On the contrary, Linux is in a good position for the same reason you think it isn't. As the desktop/laptop market shrinks to advanced users, it loses the long tail of users who weren't technically capable enough to switch. At the same time, WINE/proton and even some native ports have vastly improved the gaming scene on Linux, and a decent chunk of non-gaming applications too. Sure, there will always be certain business applications that refuse to work on anything but actual Windows, but Linux works for a decent and growing part of the shrinking niche that is "real computers".
Just played some games on Linux Steam yesterday. It works so smooth. The Steam client is actually buggy at times with a tiling WM, but all the games worked great.. even the oned with Proton.
It's actually amazing how well games work under Proton. Even a significant number of multiplayer titles just work, despite anti-cheat. There's some "random problems" sometimes with some titles, sure... but that's also true on Windows. Interestingly the problematic titles are more or less exactly opposite to Windows - new titles tend to work well on Windows and perhaps have issues on Linux (requiring some specific launch options or Proton version, perhaps graphical glitches). Meanwhile older titles are often problematic on Windows, but are less so on Linux. Might just be my selection bias though.
Until and unless Microsoft Office products are on Linux natively and are supported by Microsoft, Linux will never be a mainstream operating system. And that's never going to happen.
The web based Office 365 my university gives us seems to work as well on Linux as any other platform AFAIK (unfortunately that's still not perfect). It did claim to need Edge for some things, but that's relatively minor.

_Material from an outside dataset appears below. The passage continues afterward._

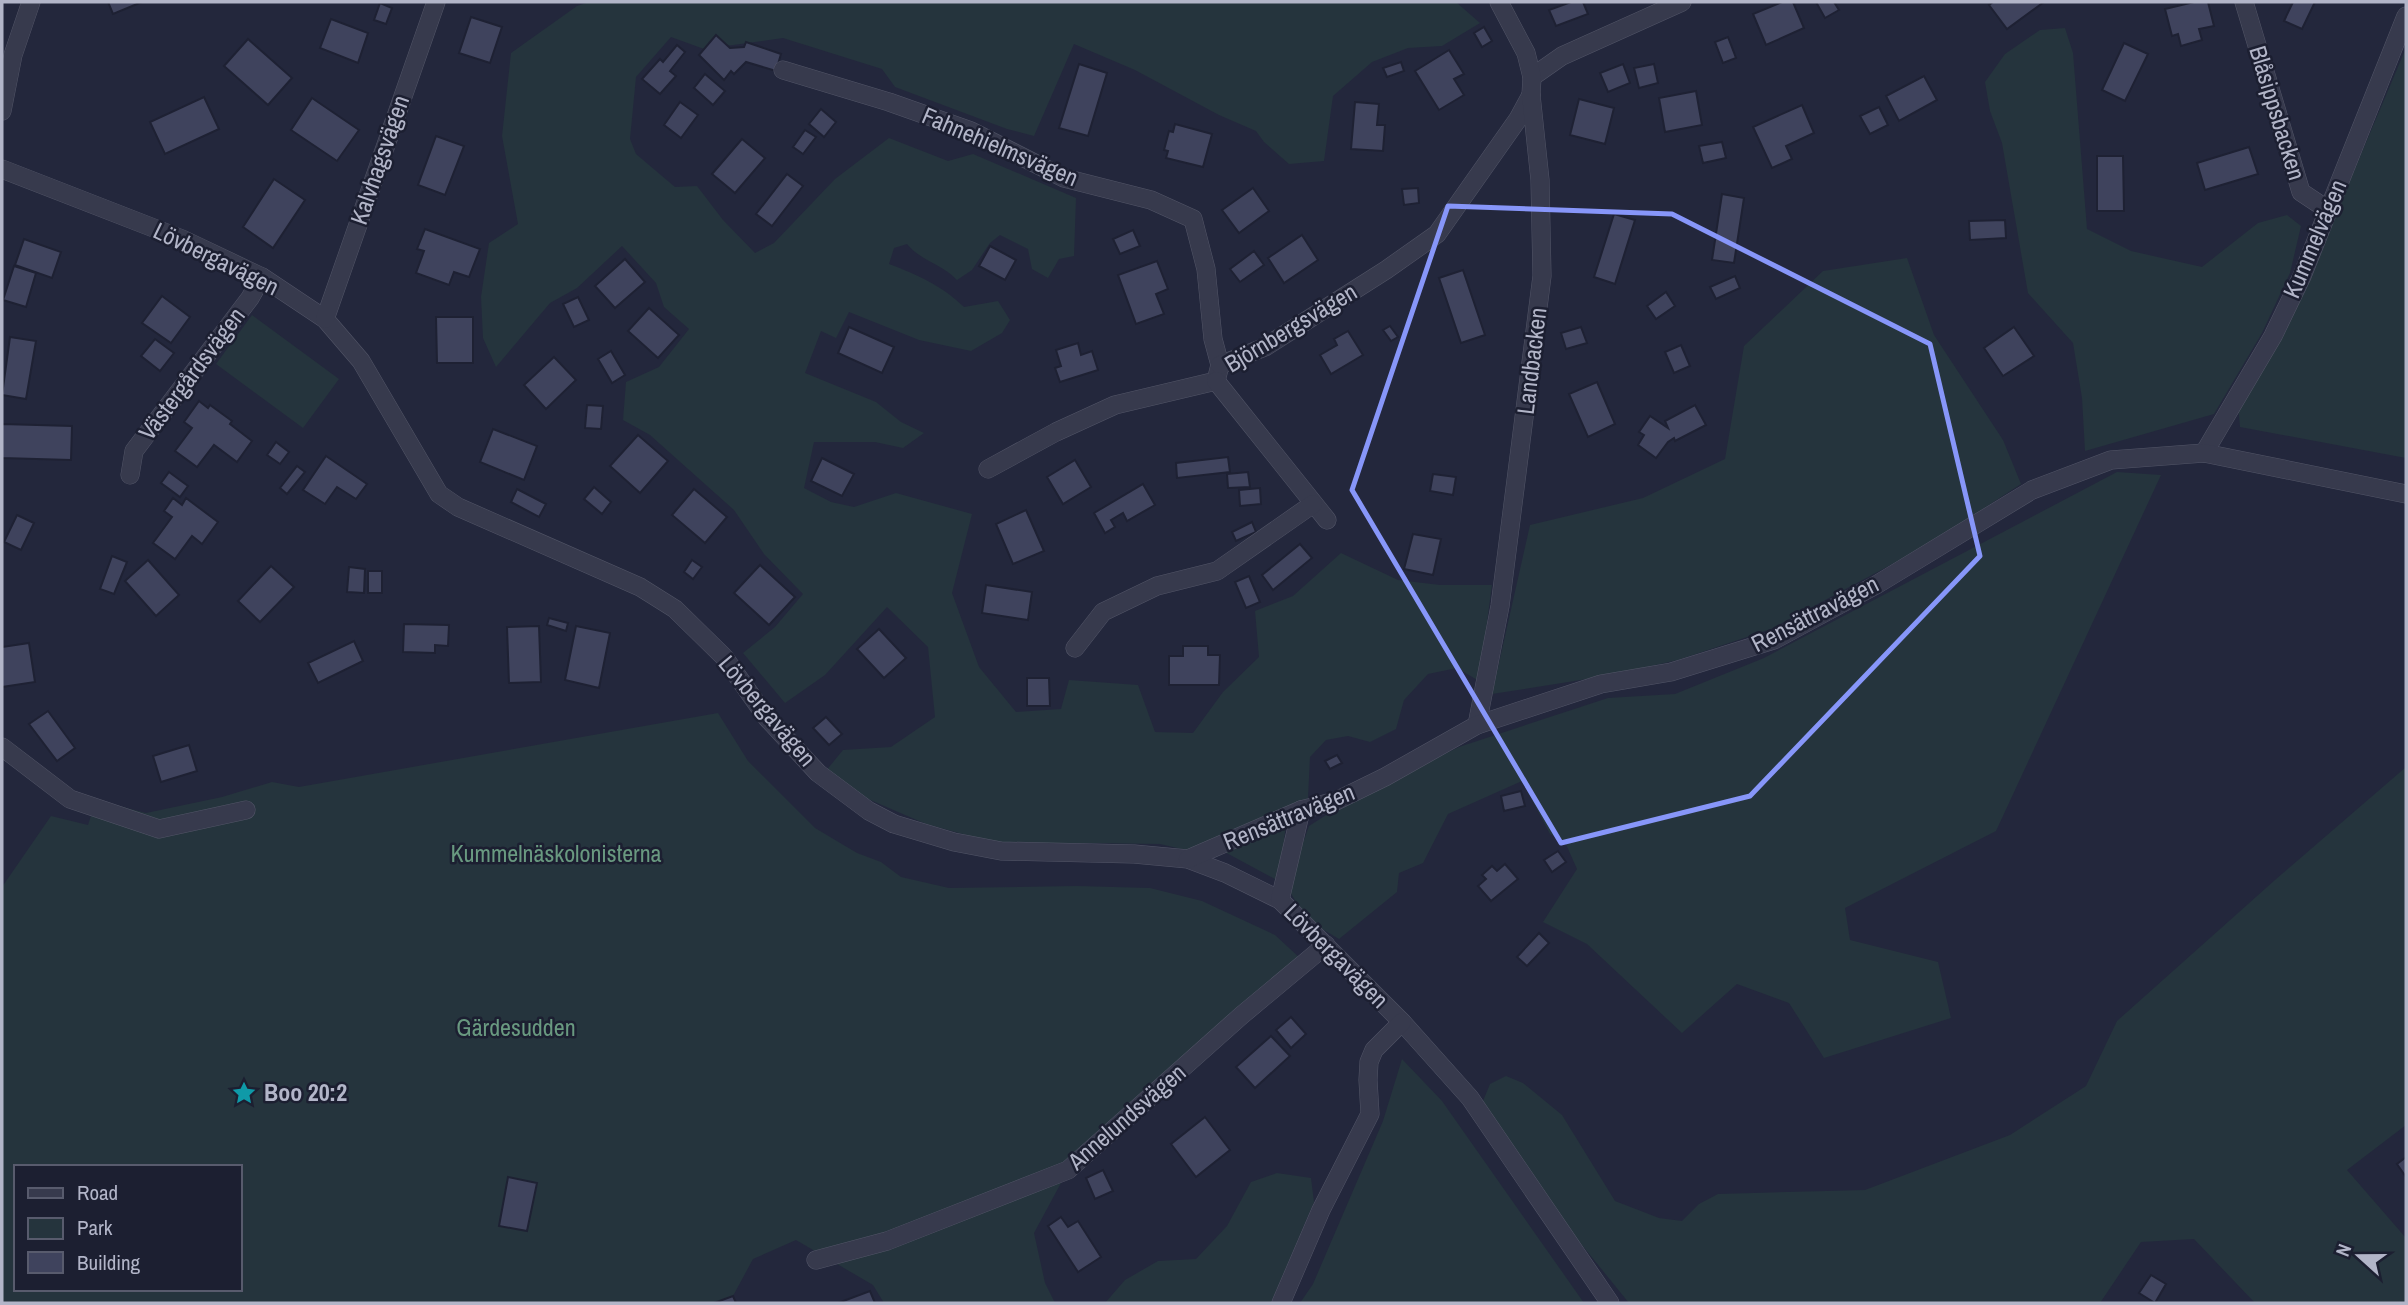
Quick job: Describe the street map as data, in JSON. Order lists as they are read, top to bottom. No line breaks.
{"streets":{"street":["Blåsippsbacken","Fahnehielmsvägen","Kalvhagsvägen","Kummelvägen","Lövbergavägen","Björnbergsvägen","Landbacken","Västergårdsvägen","Rensättravägen","Annelundsvägen"]},"crossings":[["Blåsippsbacken","Kummelvägen"],["Fahnehielmsvägen","Björnbergsvägen"],["Kalvhagsvägen","Lövbergavägen"],["Kummelvägen","Rensättravägen"],["Lövbergavägen","Västergårdsvägen"],["Lövbergavägen","Rensättravägen"],["Lövbergavägen","Annelundsvägen"],["Björnbergsvägen","Landbacken"],["Landbacken","Rensättravägen"]],"parks":["Kummelnäskolonisterna","Gärdesudden"],"places":{"place":["Boo 20:2"]},"legend":["Road","Park","Building"],"north":"left"}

This is becoming less and less true every day. Both online office 360 and gsuite are popular in offices these days with no ms office installed on the device. Outside of specific business roles, I haven't seen it in a long while. I've even run into a medical clinic running on libreoffice.
My Android phone runs native Microsoft Office apps, so we are half-way there.
I am just waiting for Microsoft to give up on Windows-on-Arm and instead create a Microsoft-branded Linux distribution that has an actual Windows subsystem for Linux (that is, a compatibility / emulation layer similar to Wine or Proton to run legacy Windows software).
Decades of backward compatibility makes Windows a resource hog. I do not think it can make the jump to Arm or RISC-V easily.
Every business I've ever been part of in my entire adult life has used Google docs or libreoffice. I genuinely haven't seen MS office since high school.
I worked for a fortune 500, and they used a custom Unix type OS with libreoffice. We ended up using mostly Google docs though.
Ironically enough I've found that O365 works far better on Firefox and Chrome on Linux than it does on those browsers on Windows, and Microsoft O365's support team warn against even attempting to use Windows 10 and Edge.
> Sure, there will always be certain business applications that refuse to work on anything but actual Windows
I disagree with this statement, especially in the case where there's somebody motivated enough to patch Wine to support specific applications.
At the end of the day, Windows applications expect a set of interfaces. As long as those interfaces exist and work as expected, the application will work.